Post-Divorce Overcompensation and Resulting Issues
Overcompensation is just another way to say someone is trying too hard. Post-divorce overcompensation is quick way to get on your ex’s bad side. When co-parenting, it is important to remember that you and your ex are still a team. Intentionally trying to undermine the general rules and routines children have will result in behavioral issues or confusion for the children.
Post-Divorce overcompensation can be big or small
Toys and gifts for no reason during every visit will become an expectation. Eventually this could cause distaste for the other parent. Additionally, deliberate disruptions in routines or bed times will show the children there is a lack of respect for these routines. Eventually, the over-compensating parent will become a push-over who allows anything to happen. While it may sound extreme, children are impressionable and these small actions can mean a lot later in life.

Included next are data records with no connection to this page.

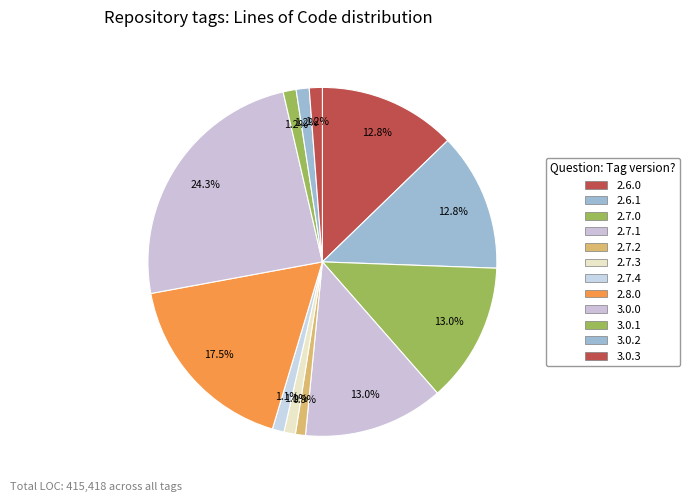

Is the sum of 2.8.0 and 2.6.1 greater than half?

No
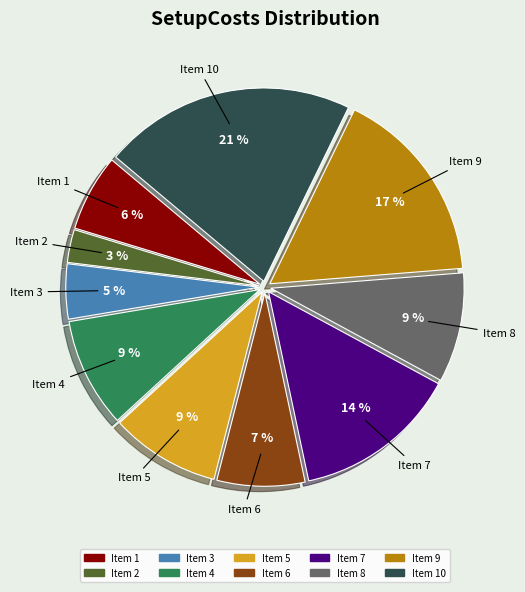

To the nearest percent, what portion does Item 5 represent?

9%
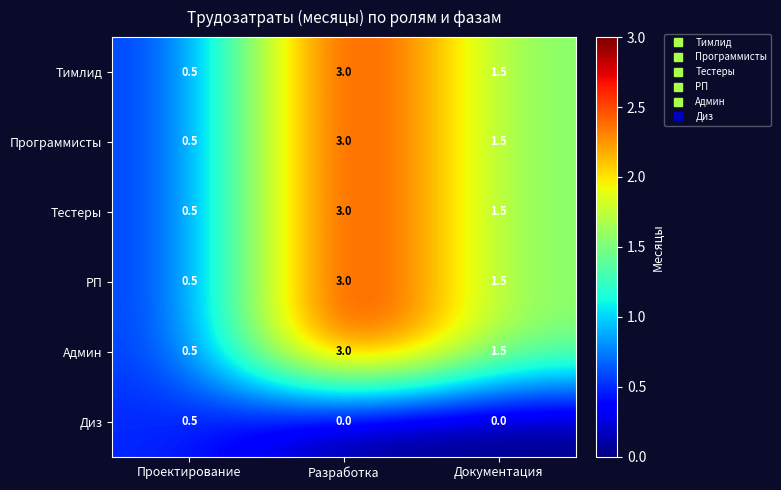

What is the difference between the maximum and minimum values in the Тестеры series?

2.5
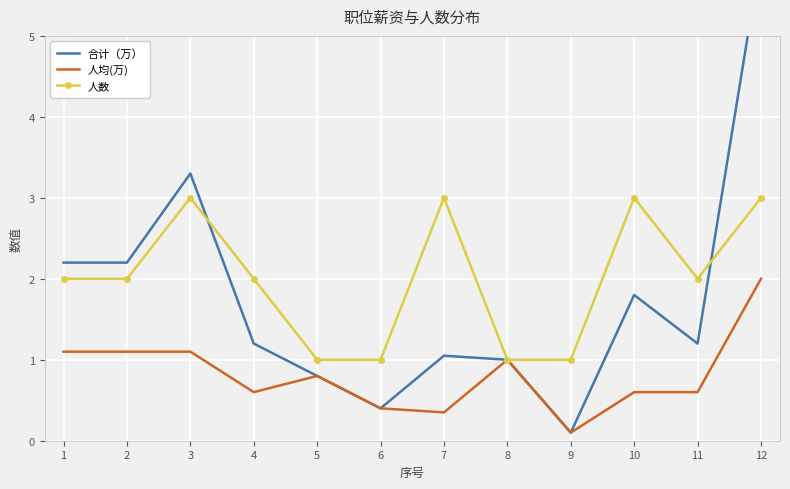

Rank the categories by 合计（万） value from highest to lowest.

12, 3, 1, 2, 10, 4, 11, 7, 8, 5, 6, 9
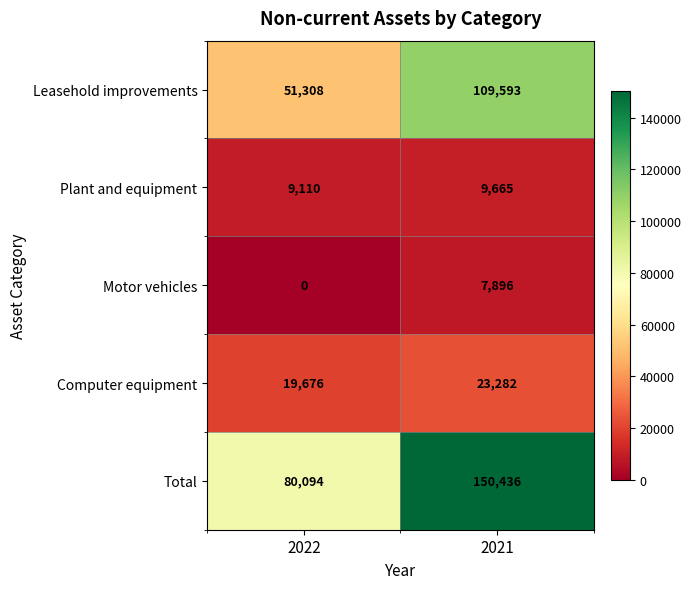

Between 2022 and 2021, which series saw the biggest shift?

Total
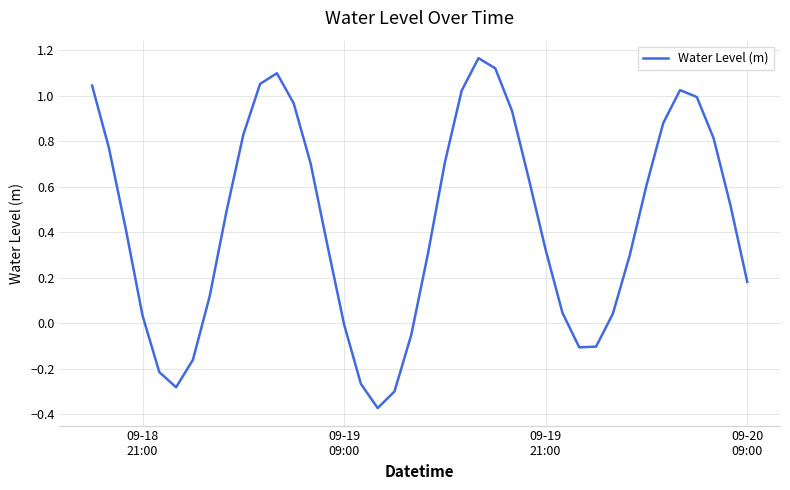

What is the difference between the maximum and minimum values?

1.5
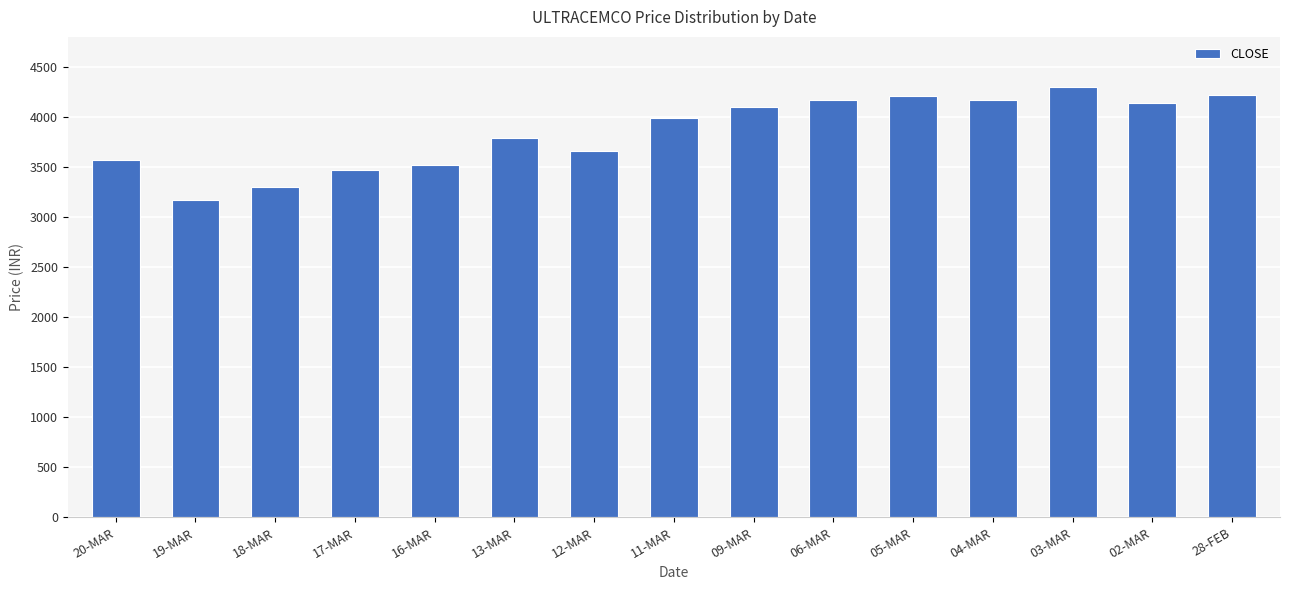

What is the label of the 13th bar from the left?

03-MAR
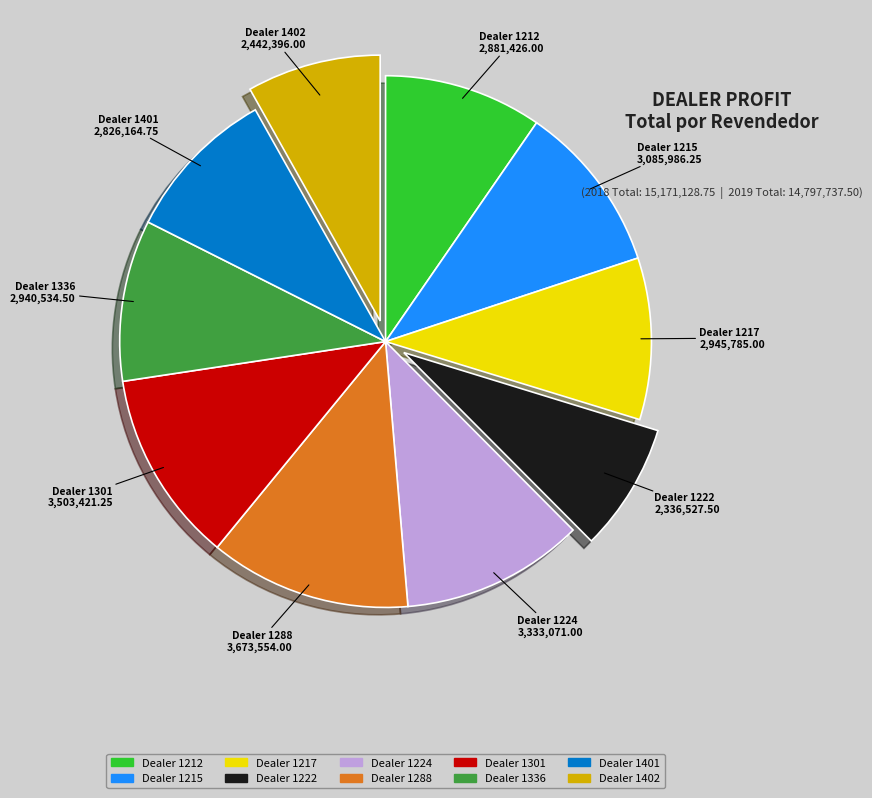

Is there any slice that represents more than half of the pie?

No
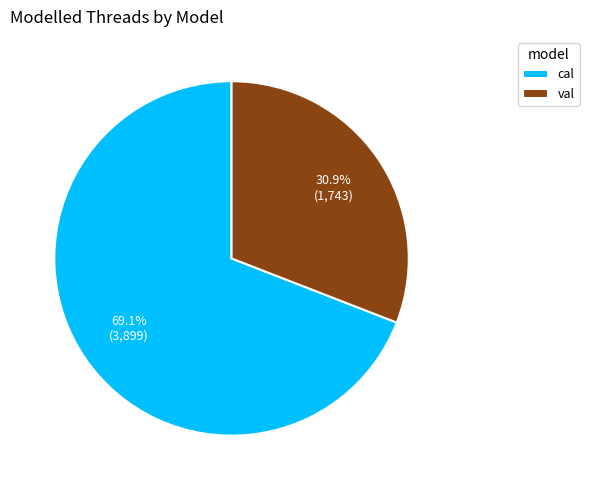

Which category accounts for the majority?

cal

How to Avoid Post-Divorce Overcompensation
If you are noticing post-divorce overcompensation beginning within yourself or your ex, there are solutions. Many times, freshly divorced parents spoil their children. Children should not expect gifts in any form from either parent. If the children are young, they may not notice the change in tempo regarding gifts. If they do notice and are upset, just simply explain to them that they are still loved. This is a good time to instill in them that gifts do not equal love.
If you and your ex follow different rules, it is possible to work together to avoid post-divorce overcompensation. Communicating and being open about your expectations will help you co-parent.
Taking a step back
By becoming aware of the effect your actions are having on your children will help in trying to address post-divorce overcompensation. It is crucial that your children know that both parents love them and that the gifts are not to gain extra love. At the end of the day, children love you, gifts or not.